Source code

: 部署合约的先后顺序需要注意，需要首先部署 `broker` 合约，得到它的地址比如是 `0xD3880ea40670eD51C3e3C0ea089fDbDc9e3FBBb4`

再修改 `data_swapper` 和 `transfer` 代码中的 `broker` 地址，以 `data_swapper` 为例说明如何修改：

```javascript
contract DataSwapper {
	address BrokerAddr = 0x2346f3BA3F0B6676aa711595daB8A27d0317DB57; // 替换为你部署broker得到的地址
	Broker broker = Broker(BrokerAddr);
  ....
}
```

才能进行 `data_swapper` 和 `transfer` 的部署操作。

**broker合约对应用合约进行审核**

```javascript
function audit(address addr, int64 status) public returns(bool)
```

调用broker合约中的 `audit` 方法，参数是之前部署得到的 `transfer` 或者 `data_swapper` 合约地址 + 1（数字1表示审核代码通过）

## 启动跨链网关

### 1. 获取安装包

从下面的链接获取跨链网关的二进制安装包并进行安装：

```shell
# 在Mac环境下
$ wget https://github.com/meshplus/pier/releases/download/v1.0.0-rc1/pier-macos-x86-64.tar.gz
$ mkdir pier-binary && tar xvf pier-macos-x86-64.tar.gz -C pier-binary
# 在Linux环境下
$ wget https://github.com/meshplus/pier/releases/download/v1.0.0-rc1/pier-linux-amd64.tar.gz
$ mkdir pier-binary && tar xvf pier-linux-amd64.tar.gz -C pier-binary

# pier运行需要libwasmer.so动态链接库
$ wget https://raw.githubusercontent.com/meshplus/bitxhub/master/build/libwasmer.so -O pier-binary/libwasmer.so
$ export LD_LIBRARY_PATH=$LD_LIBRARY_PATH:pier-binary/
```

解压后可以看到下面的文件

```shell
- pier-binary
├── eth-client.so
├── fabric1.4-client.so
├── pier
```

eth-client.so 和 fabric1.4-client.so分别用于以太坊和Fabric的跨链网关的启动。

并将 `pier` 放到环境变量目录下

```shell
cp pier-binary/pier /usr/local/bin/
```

::::::

Would you print each line of the material exactly?

Solution »
Source code

: 部署合约的先后顺序需要注意，需要首先部署 `broker` 合约，得到它的地址比如是 `0xD3880ea40670eD51C3e3C0ea089fDbDc9e3FBBb4`

再修改 `data_swapper` 和 `transfer` 代码中的 `broker` 地址，以 `data_swapper` 为例说明如何修改：

```javascript
contract DataSwapper {
	address BrokerAddr = 0x2346f3BA3F0B6676aa711595daB8A27d0317DB57; // 替换为你部署broker得到的地址
	Broker broker = Broker(BrokerAddr);
  ....
}
```

才能进行 `data_swapper` 和 `transfer` 的部署操作。

**broker合约对应用合约进行审核**

```javascript
function audit(address addr, int64 status) public returns(bool)
```

调用broker合约中的 `audit` 方法，参数是之前部署得到的 `transfer` 或者 `data_swapper` 合约地址 + 1（数字1表示审核代码通过）

## 启动跨链网关

### 1. 获取安装包

从下面的链接获取跨链网关的二进制安装包并进行安装：

```shell
# 在Mac环境下
$ wget https://github.com/meshplus/pier/releases/download/v1.0.0-rc1/pier-macos-x86-64.tar.gz
$ mkdir pier-binary && tar xvf pier-macos-x86-64.tar.gz -C pier-binary
# 在Linux环境下
$ wget https://github.com/meshplus/pier/releases/download/v1.0.0-rc1/pier-linux-amd64.tar.gz
$ mkdir pier-binary && tar xvf pier-linux-amd64.tar.gz -C pier-binary

# pier运行需要libwasmer.so动态链接库
$ wget https://raw.githubusercontent.com/meshplus/bitxhub/master/build/libwasmer.so -O pier-binary/libwasmer.so
$ export LD_LIBRARY_PATH=$LD_LIBRARY_PATH:pier-binary/
```

解压后可以看到下面的文件

```shell
- pier-binary
├── eth-client.so
├── fabric1.4-client.so
├── pier
```

eth-client.so 和 fabric1.4-client.so分别用于以太坊和Fabric的跨链网关的启动。

并将 `pier` 放到环境变量目录下

```shell
cp pier-binary/pier /usr/local/bin/
```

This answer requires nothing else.